I'm learning Haskell and as an exercise I'm making binary trees. Having made a regular binary tree, I want to adapt it to be self balancing. So:

  • Which is most efficient?
  • Which is easiest to implement?
  • Which is most often used?

But crucially, which do you recommend?

I assume this belongs here because it's open to debate.

6 Answers6

17

I would recommend you start with either a Red-Black tree, or an AVL tree.

The red-black tree is faster for inserting, but the AVL tree has a slight edge for lookups. The AVL tree is probably a little easier to implement, but not by all that much based on my own experience.

The AVL tree ensures that the tree is balanced after each insert or delete (no sub-tree has a balance factor greater than 1/-1, while the Red-black tree ensures that the tree is reasonably balanced at any time.

12

I would consider an alternative if you are fine with randomized data structures: Skip Lists.

From a high-level point of view, it's a tree structure, except that it's not implemented as a tree but as a list with multiple layers of links.

You'll get O(log N) insertions / searches / deletes, and you won't have to deal with all those tricky rebalancing cases.

I've never considered implementing them in a Functional Language though, and the wikipedia page does not show any, so it may not be easy (wrt to immutability)

user541686
  • 8,178
Matthieu M.
  • 15,214
8

If you want a relatively easy structure to start with (both AVL trees and red-black trees are fiddly), one option is a treap - named as a combination of "tree" and "heap".

Each node gets a "priority" value, often randomly assigned as the node is created. Nodes are positioned in the tree so that key ordering is respected, and so that heap-like ordering of priority values is respected. Heap-like ordering means that both children of a parent have lower priorities than the parent.

EDIT deleted "within key values" above - the priority and key ordering apply together, so priority is significant even for unique keys.

It's an interesting combination. If keys are unique and priorities are unique, there is a unique tree structure for any set of nodes. Even so, inserts and deletes are efficient. Strictly speaking, the tree can be unbalanced to the point where it is effectively a linked list, but this is extremely unlikely (as with standard binary trees), including for normal cases such as keys inserted in order (unlike standard binary trees).

6

Which is most efficient?

Vague and difficult to answer. The computational complexities are all well-defined. If that's what you mean by efficiency, there's no real debate. Indeed, all good algorithms come with proofs and complexity factors.

If you mean "run time" or "memory use" then you'll need to compare actual implementations. Then language, run-time, OS and other factors come into play, making the question difficult to answer.

Which is easiest to implement?

Vague and difficult to answer. Some algorithms may appear complex to you, but trivial to me.

Which is most often used?

Vague and difficult to answer. First there's the "by whom?" part of this? Haskell only? What about C or C++? Second, there's the proprietary software problem where we don't have access to the source to do a survey.

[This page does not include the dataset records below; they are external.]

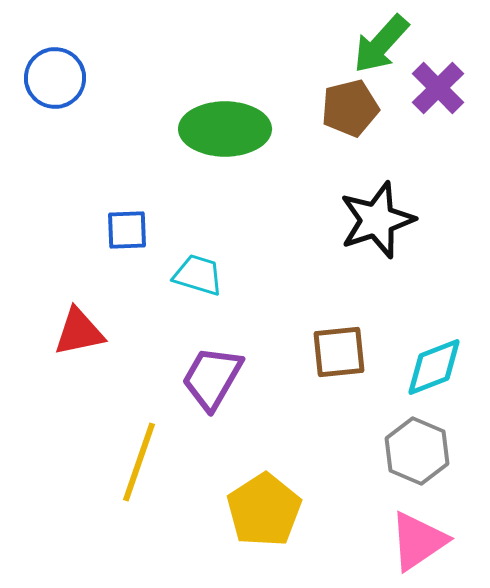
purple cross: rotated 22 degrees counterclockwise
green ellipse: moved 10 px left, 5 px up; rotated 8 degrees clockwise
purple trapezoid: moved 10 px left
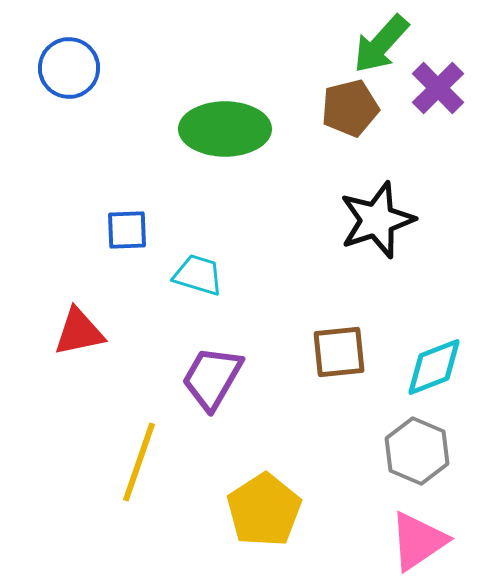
blue circle: moved 14 px right, 10 px up
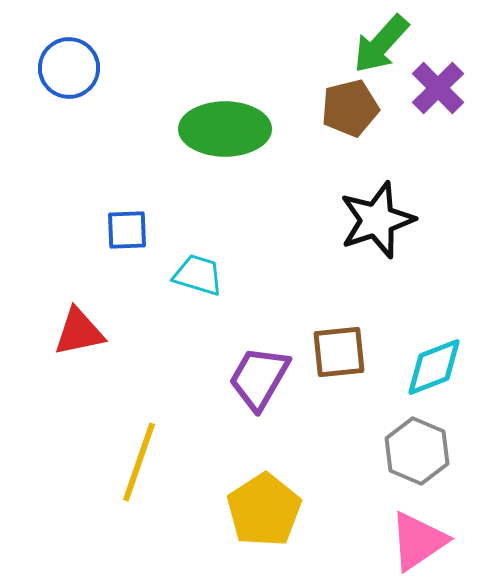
purple trapezoid: moved 47 px right
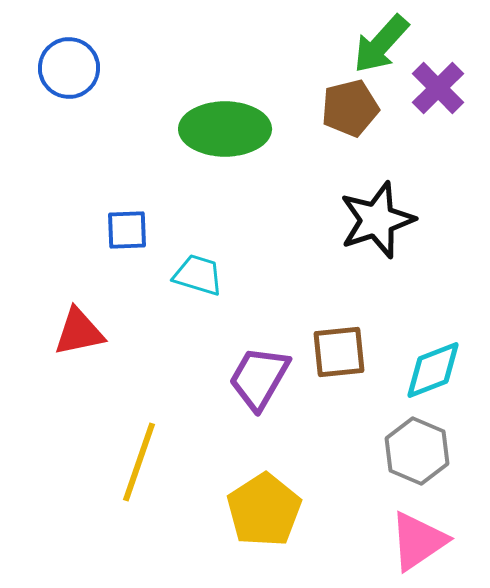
cyan diamond: moved 1 px left, 3 px down
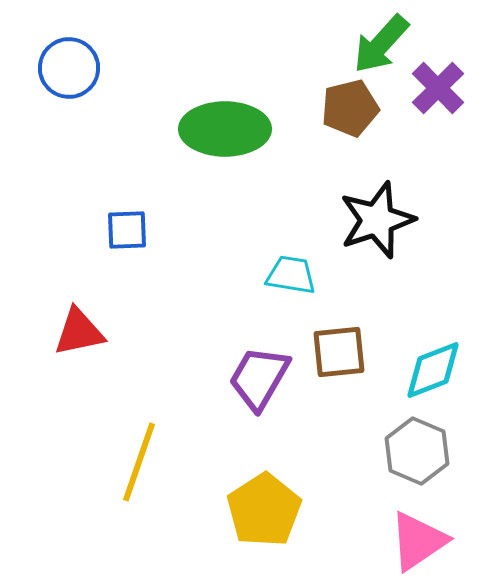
cyan trapezoid: moved 93 px right; rotated 8 degrees counterclockwise
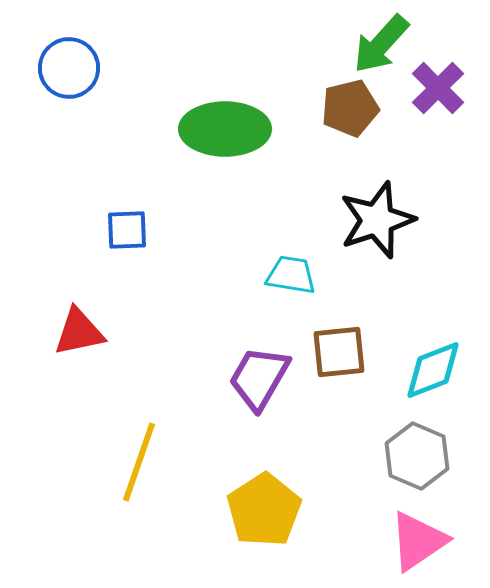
gray hexagon: moved 5 px down
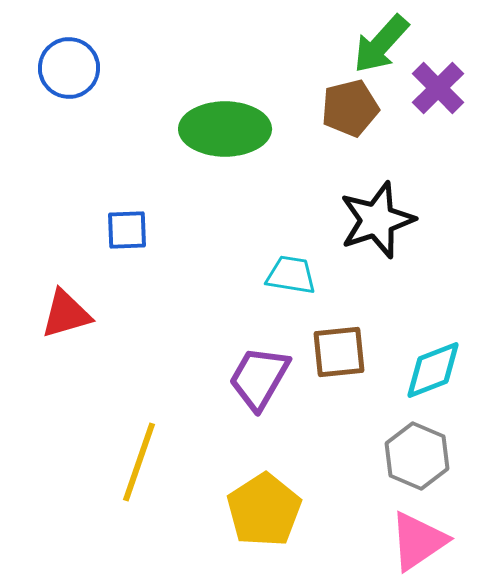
red triangle: moved 13 px left, 18 px up; rotated 4 degrees counterclockwise
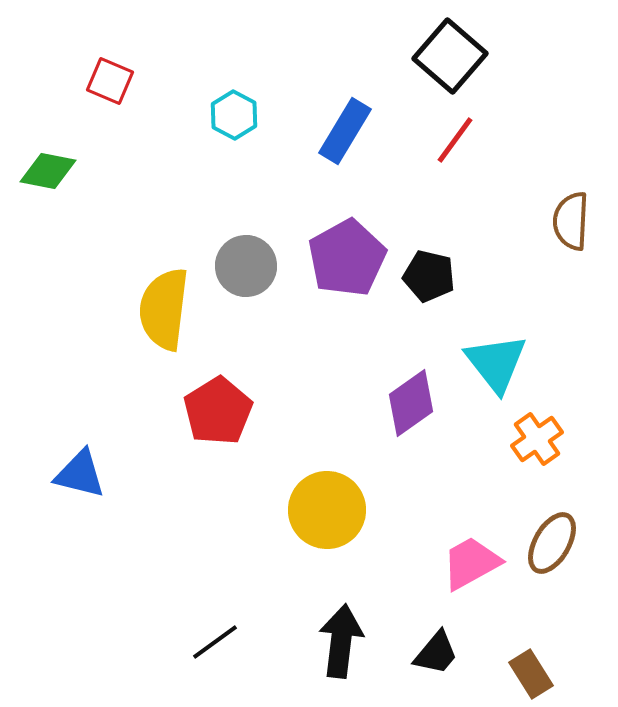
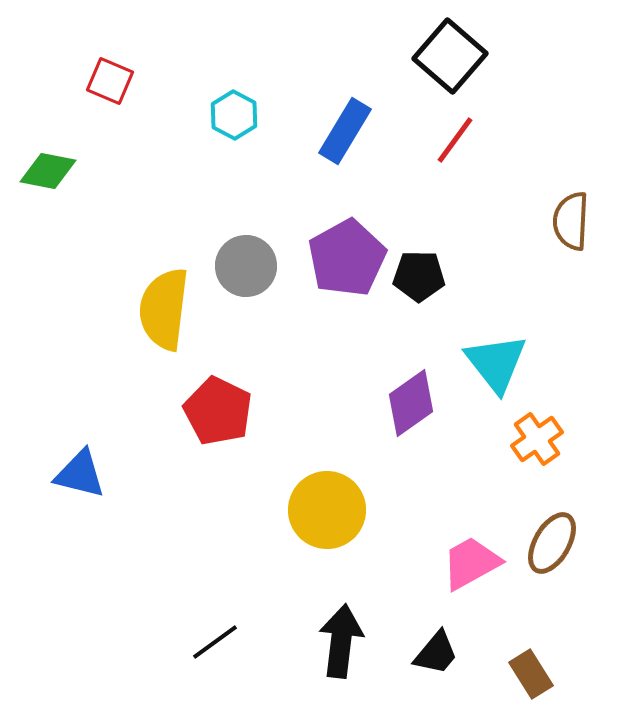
black pentagon: moved 10 px left; rotated 12 degrees counterclockwise
red pentagon: rotated 14 degrees counterclockwise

But crucially, which do you recommend?

I assume this belongs here because it's open to debate.

Correct. Since your other criteria aren't very helpful, this is all you're going to get.

You can get source for a large number of tree algorithms. If you want to learn something, you might simply implement every one you can find. Rather than ask for a "recommendation", just collect every algorithm you can find.

Here's the list:

http://en.wikipedia.org/wiki/Self-balancing_binary_search_tree

There are six popular ones defined. Start with those.

S.Lott
  • 45,522
  • 6
  • 93
  • 155
4

A very simple balanced tree is an AA tree. It's invariant is simpler and thus easier implement. Because of its simplicity, its performance is still good.

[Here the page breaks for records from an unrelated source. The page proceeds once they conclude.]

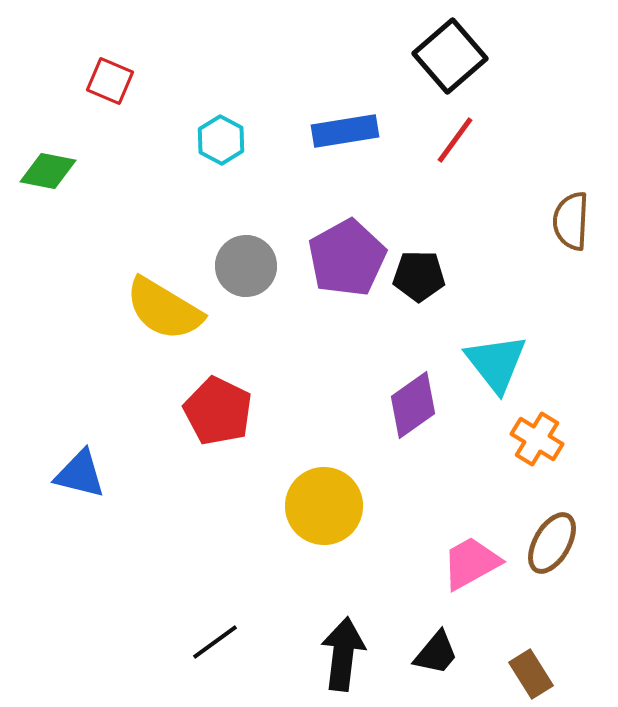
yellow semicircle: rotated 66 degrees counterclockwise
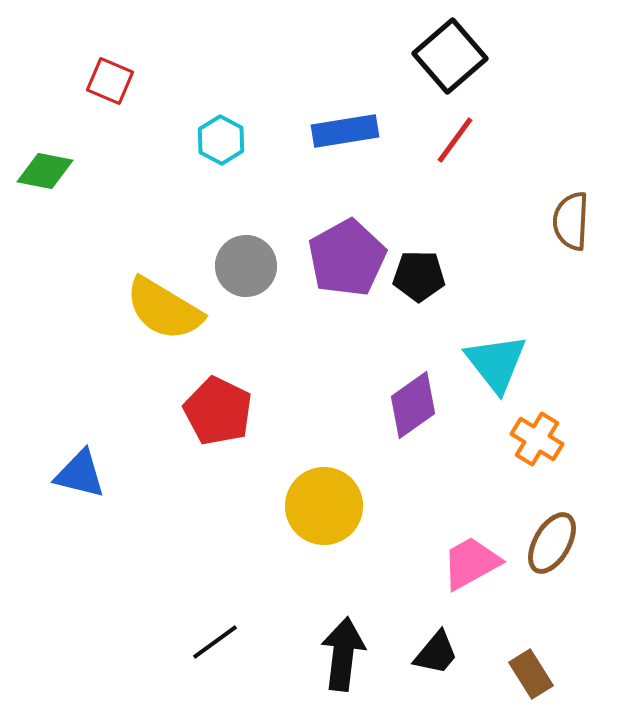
green diamond: moved 3 px left
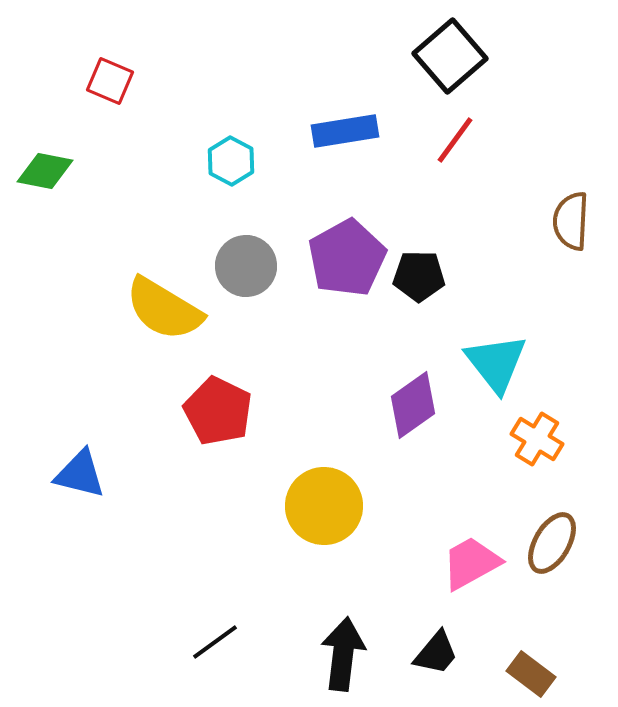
cyan hexagon: moved 10 px right, 21 px down
brown rectangle: rotated 21 degrees counterclockwise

As an advanced exercise, you can try to use GADTs to implement one of the variants of balanced trees whose invariant is enforced by the type system type.

Petr
  • 5,547
4

If you're interested in Splay trees, there is a simpler version of those which I believe was first described in a paper by Allen and Munroe. It doesn't have the same performance guarantees, but avoids complications in dealing with "zig-zig" vs. "zig-zag" rebalancing.

Basically, when searching (including searches for an insert point or node to delete), the node you find gets rotated directly towards the root, bottom up (e.g. as a recursive search function exits). At each step, you select a single left or right rotation depending on whether the child you want to pull up another step toward the root was the right child or left child (if I remember my rotation directions correctly, that's respectively).

Like Splay trees, the idea is that recently accessed items are always near the root of the tree, so quick to access again. Being simpler, these Allen-Munroe rotate-to-root trees (what I call them - don't know the official name) can be faster, but they don't have the same amortized performance guarantee.

One thing - since this data structure by definition mutates even for find operations, it would probably need to be implemented monadically. IOW it's maybe not a good fit for functional programming.